#### What you are asked to do:
Below are records; reproduce exactly the lines from the one that has "left elbow: (990, 1377)" through the one that has "left hip: (1271, 688)", ends included, and nothing more.

########

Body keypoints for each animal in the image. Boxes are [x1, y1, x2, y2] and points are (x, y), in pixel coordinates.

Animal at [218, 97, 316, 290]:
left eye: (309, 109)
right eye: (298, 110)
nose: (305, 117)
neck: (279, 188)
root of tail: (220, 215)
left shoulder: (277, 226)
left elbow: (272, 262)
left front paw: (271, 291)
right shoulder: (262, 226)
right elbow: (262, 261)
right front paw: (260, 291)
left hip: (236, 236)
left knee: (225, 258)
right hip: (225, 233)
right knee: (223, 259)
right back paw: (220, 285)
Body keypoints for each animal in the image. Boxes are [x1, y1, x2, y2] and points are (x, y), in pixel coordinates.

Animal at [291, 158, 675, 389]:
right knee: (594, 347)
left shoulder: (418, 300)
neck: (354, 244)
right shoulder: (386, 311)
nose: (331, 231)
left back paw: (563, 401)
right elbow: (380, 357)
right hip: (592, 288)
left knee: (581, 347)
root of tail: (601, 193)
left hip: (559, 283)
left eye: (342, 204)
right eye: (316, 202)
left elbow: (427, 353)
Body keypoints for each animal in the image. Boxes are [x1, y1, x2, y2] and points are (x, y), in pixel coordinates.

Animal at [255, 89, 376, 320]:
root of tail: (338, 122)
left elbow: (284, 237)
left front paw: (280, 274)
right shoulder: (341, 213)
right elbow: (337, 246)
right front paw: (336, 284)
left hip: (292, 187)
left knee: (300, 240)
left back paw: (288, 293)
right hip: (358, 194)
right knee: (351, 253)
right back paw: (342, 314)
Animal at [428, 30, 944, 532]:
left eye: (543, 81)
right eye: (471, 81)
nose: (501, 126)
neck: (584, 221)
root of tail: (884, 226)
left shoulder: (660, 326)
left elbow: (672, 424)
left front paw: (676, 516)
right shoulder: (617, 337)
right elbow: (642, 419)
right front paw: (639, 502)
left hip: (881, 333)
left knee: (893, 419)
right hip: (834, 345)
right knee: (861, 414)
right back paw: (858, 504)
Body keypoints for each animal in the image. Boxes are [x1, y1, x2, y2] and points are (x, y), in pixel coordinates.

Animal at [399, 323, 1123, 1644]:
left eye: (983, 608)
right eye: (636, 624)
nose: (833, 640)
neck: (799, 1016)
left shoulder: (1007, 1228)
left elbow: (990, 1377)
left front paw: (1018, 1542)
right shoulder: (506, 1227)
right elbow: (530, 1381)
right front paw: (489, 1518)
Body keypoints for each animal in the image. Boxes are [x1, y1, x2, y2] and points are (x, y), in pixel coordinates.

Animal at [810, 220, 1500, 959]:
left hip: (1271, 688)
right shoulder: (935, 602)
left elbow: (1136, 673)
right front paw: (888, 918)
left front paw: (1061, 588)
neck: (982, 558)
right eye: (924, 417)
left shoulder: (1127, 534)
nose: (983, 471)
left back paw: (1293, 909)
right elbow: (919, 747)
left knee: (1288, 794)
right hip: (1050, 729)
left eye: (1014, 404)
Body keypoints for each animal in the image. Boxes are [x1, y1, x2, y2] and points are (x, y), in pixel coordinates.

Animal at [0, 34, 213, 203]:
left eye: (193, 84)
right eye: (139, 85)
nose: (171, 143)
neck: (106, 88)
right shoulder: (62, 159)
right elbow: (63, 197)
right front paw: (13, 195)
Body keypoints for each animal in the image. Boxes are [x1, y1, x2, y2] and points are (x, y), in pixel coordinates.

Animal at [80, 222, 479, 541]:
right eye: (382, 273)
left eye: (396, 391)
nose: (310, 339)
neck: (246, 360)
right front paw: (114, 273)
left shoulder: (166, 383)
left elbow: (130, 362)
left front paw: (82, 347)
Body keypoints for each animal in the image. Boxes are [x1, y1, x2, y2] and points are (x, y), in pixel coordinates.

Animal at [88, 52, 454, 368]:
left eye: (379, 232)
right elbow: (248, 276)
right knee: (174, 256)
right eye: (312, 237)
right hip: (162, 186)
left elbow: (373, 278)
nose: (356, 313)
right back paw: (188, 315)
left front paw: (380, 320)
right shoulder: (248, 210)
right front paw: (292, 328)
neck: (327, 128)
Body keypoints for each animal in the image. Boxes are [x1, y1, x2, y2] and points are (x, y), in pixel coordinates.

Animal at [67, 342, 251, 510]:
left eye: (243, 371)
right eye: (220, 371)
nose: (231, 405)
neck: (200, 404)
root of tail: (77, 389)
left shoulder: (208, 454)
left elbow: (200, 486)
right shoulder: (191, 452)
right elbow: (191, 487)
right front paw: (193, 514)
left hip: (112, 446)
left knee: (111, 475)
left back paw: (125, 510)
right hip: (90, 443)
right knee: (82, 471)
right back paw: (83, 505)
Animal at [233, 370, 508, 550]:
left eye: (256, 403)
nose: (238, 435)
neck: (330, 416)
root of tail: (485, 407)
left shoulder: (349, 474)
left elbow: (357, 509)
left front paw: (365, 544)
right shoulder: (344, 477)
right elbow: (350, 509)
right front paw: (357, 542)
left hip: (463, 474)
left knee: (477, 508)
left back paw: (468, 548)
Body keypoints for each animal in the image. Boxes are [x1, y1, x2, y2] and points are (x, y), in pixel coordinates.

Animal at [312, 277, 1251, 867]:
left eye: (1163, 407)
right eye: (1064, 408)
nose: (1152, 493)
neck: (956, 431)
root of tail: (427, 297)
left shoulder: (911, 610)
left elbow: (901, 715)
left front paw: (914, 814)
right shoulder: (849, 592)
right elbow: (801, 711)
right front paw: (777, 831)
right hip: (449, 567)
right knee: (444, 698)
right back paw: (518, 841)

########

#### Task response:
left elbow: (990, 1377)
left front paw: (1018, 1542)
right shoulder: (506, 1227)
right elbow: (530, 1381)
right front paw: (489, 1518)
Body keypoints for each animal in the image. Boxes are [x1, y1, x2, y2] and points are (x, y), in pixel coordinates.

Animal at [810, 220, 1500, 959]:
left hip: (1271, 688)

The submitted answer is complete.